1) «Вкушая, вкусих мало мёду,– прочла,

уже не прочесть: – И се аз умираю».

«Хожу по околицам.» (472)

2) Призвал он коегожда из должников

и мало взыскал, и хвалим был от бога.

«Хожу по околицам.» (472)

3) Хожу по околицам дюжей весны,

вкруг полой воды, и сопутствие чьё-то

глаголаше: «Колицем должен еси?»

«Хожу по околицам.» (470)

4) Плавник одолевает время оно,

и голову под’емлет из воды

всё то, что вскоре станет земноводно.

«Отселева за тридевять земель.» (360)

5) Там, где четыре граммофона

взирают на тебя с амвона

пируй и пей за время оно,

за граммофоны, за меня!

«Приметы мастерской» (219)

Таким образом, среди устаревших форм имени мы находим случаи употребления

архаизмов-существительных, прилагательных и местоимений, с явным численным

превосходством первых. Признаком архаизации имён прилагательных является

флексия –ыя в родительном падеже единственного числа женского рода и

–аго в родительном падеже единственного числа среднего рода. Среди

местоимений видим устаревшую форму личного местоимения аз,

указательного –оно, вопросительного –колицем и определительного

–коегожда. Имена существительные представлены устаревшими падежными формами.

Частотность употребления указанных форм, как это видно из приведённых нами

примеров, доказывает, что они играют весьма важную роль как стилеобразующие

средства в поэзии Б. Ахмадулиной.

2.2.Устаревшие грамматические формы глаголов и глагольных форм.

а) Следующую, после имен существительных, в количественном отношении

группу грамматических архаизмов представляют глаголы. Среди них мы видим

формы аориста, имперфекта, устаревшие формы настоящего времени глаголов, в

том числе атематических.

Так в рассмотренных нами примерах представлены следующие формы аориста:

1) Забытость надгробья нежна и прочна.

О лакомка, сразу доставшийся раю!

Вкушая, вкусих мало мёду, – прочла,

уже не прочесть: – И се аз умираю».

«Хожу по околицам.» (472)

Существует ряд устойчивых фразеологических выражений, заимствованных, главным

образом, из церковнославянских текстов, « в которых, так сказать, в окаменевшем

виде удерживаются отдельные формы аориста»1. Так приведённая нами

выше форма первого лица единственного числа представлена цитатой из Библии:

«Вкушая вкусих мало мёду, и се аз умираю». (Эта цитата была использована и М.Ю.

------------------------------------------------------------------------

§ ЗАДАНИЯ:
(1) Какие флексии текст называет признаком архаизации имён прилагательных?
(2) Определите, соответствуют ли тексту утверждения (a), (b) и (c). На каждое ответьте «да» или «нет» и приведите решающие слова текста дословной цитатой.
(a) Среди устаревших форм имени существительные встречаются заметно чаще прилагательных и местоимений.
(b) Форма первого лица единственного числа «вкусих» восходит к библейской цитате.
(c) Среди глагольных архаизмов формы имперфекта не упоминаются.
Пункты, приведённые далее, с текстом никак не связаны.

Данные о соответствии точек на нескольких изображениях
------------------------------------------------------------------------

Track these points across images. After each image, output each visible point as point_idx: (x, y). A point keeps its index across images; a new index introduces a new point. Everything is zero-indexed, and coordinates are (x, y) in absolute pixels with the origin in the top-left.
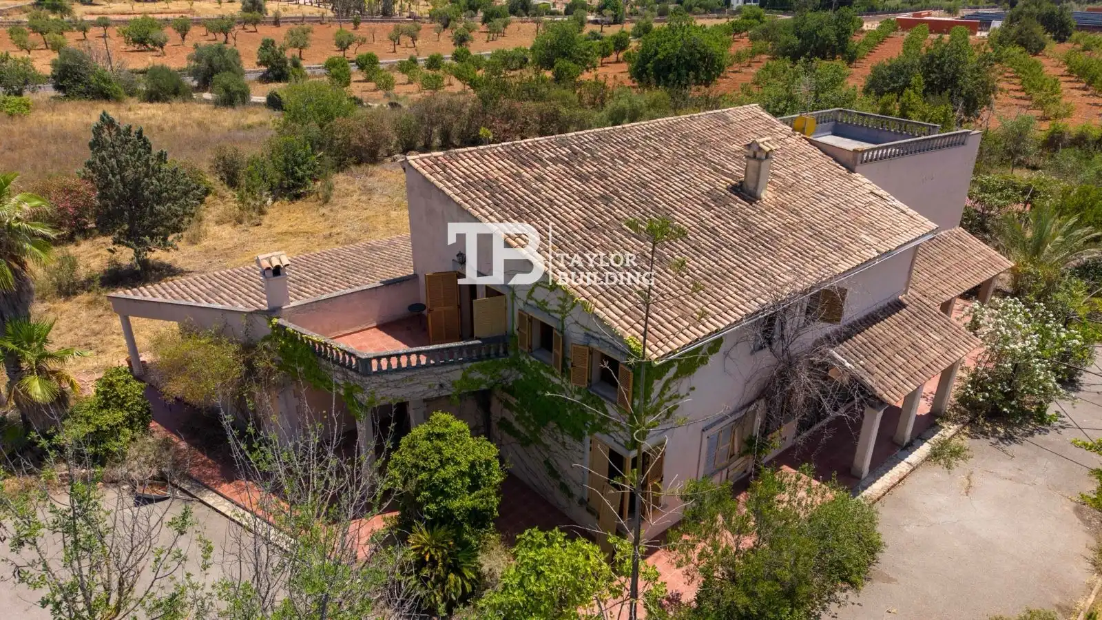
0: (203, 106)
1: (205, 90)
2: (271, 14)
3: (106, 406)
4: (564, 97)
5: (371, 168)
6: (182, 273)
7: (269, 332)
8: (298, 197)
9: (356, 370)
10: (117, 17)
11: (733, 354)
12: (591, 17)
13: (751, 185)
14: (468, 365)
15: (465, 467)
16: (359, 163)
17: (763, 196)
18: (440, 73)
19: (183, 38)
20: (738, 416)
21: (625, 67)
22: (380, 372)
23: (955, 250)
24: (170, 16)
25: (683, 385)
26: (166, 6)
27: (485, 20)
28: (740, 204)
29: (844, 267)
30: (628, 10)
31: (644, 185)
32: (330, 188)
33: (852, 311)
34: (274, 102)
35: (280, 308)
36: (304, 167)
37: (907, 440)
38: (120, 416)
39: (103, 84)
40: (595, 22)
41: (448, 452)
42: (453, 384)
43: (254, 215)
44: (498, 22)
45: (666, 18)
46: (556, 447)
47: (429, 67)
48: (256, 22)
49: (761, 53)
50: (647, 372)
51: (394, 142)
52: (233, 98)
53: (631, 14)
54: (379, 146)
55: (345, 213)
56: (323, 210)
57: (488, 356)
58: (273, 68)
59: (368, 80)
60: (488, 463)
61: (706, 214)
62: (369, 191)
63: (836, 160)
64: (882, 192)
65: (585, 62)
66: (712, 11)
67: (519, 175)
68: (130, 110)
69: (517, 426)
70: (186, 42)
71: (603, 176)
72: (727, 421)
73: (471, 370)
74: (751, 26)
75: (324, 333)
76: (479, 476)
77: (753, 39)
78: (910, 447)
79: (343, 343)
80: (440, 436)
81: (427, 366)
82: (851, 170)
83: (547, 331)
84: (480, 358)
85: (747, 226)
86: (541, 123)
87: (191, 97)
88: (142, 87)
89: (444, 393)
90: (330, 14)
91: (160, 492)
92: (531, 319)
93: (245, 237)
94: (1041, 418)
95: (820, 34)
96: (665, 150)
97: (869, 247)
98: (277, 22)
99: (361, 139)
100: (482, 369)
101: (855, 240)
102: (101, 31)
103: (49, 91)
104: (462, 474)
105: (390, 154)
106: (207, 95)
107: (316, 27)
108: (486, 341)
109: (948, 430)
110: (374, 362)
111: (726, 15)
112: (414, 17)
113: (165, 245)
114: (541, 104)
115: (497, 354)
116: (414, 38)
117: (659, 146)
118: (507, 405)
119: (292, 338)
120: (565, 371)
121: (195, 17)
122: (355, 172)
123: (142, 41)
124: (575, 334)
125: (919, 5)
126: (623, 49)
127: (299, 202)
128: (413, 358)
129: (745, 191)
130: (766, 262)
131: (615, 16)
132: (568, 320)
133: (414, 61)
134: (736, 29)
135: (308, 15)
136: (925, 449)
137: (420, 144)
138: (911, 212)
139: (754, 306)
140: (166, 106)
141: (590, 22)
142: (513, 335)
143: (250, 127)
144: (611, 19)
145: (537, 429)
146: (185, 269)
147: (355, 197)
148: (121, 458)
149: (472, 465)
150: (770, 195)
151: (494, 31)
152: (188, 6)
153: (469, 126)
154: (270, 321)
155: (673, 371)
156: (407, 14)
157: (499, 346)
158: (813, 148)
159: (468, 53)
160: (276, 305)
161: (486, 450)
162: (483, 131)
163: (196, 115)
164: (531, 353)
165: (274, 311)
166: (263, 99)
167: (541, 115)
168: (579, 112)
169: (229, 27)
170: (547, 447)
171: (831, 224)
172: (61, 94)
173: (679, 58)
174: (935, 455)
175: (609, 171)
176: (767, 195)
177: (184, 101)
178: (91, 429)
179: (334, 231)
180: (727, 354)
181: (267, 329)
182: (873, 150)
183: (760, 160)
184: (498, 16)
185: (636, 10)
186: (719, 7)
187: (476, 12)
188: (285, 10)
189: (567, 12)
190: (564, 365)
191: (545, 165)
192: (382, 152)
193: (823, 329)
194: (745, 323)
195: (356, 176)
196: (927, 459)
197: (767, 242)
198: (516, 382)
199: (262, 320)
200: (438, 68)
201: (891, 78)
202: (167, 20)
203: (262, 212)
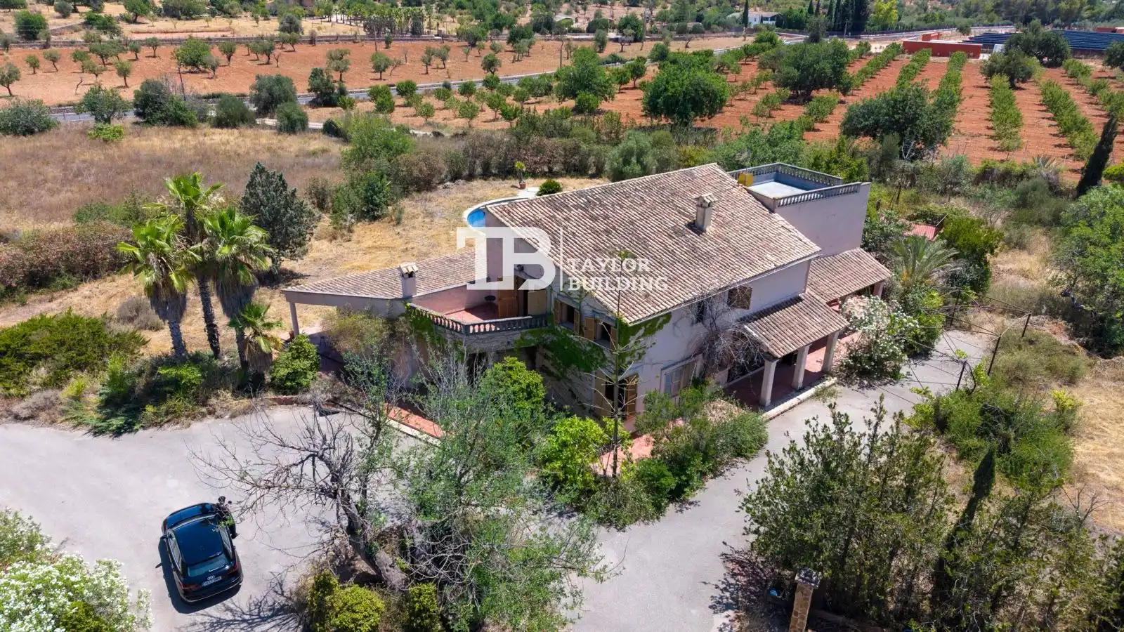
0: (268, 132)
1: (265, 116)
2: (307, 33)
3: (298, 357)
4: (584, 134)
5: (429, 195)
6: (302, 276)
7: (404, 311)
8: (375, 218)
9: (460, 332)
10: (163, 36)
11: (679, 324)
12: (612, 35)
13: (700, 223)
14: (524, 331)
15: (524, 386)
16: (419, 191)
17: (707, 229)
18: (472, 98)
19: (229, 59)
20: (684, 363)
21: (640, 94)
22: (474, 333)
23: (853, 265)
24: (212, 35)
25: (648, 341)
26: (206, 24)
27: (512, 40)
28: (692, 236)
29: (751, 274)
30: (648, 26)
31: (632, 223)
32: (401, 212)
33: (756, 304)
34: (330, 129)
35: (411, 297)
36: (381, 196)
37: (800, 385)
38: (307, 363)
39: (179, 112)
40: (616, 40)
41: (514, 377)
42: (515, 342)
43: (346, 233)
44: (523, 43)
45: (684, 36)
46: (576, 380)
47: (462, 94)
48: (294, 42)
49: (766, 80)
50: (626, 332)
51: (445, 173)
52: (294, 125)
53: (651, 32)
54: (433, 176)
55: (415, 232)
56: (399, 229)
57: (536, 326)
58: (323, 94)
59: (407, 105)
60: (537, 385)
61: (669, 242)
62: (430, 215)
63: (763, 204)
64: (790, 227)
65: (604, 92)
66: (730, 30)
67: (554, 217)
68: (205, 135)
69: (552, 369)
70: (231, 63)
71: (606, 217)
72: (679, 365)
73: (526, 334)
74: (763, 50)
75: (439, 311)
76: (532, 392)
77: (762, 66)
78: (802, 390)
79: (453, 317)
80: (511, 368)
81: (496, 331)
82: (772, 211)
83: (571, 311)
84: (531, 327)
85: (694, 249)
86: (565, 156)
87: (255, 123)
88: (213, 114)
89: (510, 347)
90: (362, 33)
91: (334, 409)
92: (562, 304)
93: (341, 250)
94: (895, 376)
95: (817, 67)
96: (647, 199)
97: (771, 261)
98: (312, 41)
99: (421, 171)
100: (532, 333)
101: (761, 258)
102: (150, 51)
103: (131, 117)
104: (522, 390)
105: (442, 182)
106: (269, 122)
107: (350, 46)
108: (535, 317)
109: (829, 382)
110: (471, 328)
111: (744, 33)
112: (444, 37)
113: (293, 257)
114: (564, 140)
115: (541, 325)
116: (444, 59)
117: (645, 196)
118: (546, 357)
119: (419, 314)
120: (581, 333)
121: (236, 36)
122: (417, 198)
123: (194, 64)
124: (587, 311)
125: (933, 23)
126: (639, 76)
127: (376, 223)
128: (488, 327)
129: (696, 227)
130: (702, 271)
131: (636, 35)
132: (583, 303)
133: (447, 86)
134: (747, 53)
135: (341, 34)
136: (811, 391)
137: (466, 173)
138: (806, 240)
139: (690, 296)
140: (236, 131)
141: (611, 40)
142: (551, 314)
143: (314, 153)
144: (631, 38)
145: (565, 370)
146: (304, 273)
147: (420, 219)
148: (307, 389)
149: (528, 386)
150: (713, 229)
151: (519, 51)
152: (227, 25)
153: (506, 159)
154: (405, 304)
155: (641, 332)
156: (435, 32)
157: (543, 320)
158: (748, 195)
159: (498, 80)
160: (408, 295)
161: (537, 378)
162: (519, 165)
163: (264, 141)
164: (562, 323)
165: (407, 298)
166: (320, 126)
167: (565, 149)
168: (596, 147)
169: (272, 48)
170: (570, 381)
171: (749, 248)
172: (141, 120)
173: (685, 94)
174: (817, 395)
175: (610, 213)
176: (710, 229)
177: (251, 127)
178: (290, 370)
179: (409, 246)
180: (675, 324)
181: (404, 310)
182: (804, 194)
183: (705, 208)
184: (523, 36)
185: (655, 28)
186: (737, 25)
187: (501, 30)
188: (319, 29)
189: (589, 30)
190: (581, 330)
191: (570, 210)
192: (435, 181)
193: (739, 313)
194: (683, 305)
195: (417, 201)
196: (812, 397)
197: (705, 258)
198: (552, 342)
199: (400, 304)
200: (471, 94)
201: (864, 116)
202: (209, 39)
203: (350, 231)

------------------------------------------------------------------------

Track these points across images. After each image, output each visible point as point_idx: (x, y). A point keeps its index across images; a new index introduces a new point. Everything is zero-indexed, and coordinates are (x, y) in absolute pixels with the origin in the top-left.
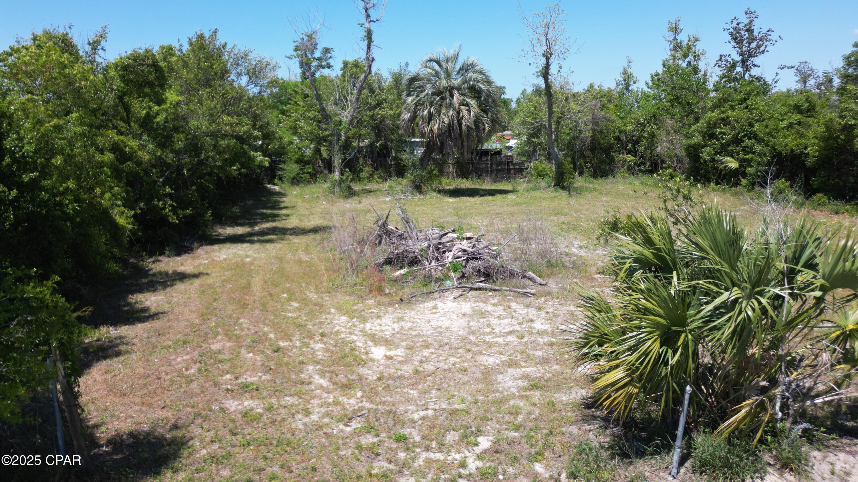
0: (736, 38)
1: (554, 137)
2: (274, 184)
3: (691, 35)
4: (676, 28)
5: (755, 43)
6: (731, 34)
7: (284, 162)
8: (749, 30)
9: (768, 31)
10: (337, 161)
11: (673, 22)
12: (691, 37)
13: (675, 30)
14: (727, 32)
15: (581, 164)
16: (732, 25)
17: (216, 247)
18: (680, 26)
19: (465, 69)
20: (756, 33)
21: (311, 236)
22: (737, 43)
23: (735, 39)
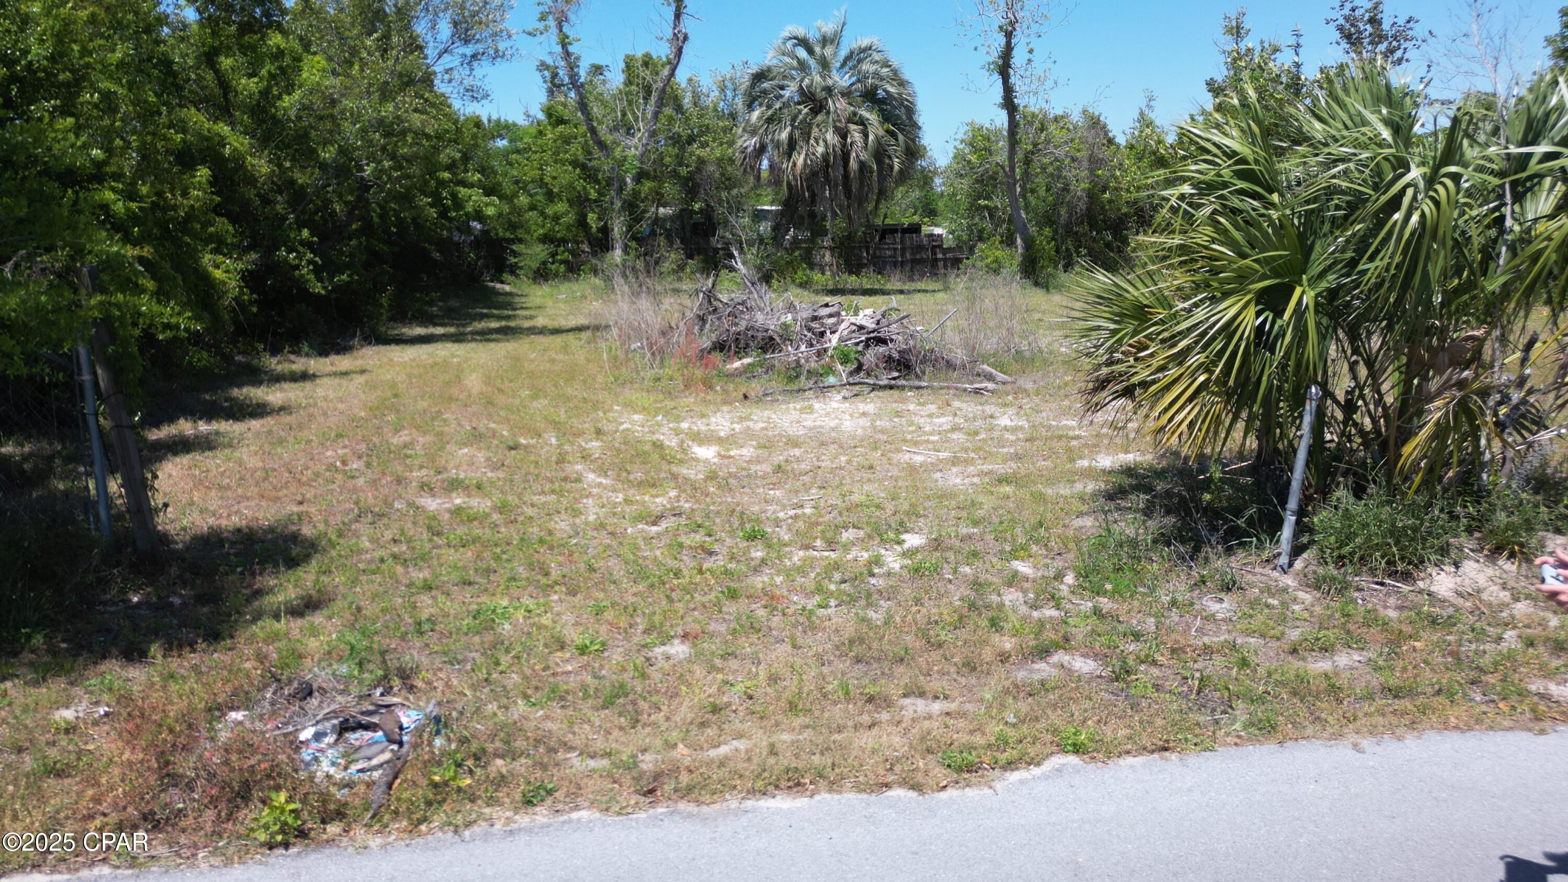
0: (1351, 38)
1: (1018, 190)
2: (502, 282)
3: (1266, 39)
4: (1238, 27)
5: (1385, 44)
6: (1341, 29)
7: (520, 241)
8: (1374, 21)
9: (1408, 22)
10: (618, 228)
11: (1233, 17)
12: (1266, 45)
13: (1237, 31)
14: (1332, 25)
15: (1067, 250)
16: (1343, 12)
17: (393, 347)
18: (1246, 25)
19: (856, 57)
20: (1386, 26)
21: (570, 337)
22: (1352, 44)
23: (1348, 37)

------------------------------------------------------------------------

§ ОТВЕТЫ К ЗАДАНИЯМ:
(1) Флексию –ыя в родительном падеже единственного числа женского рода и –аго в родительном падеже единственного числа среднего рода.

(2)
(a) Да: «с явным численным превосходством первых».
(b) Да: «представлена цитатой из Библии».
(c) Нет: «формы аориста, имперфекта, устаревшие формы настоящего времени глаголов».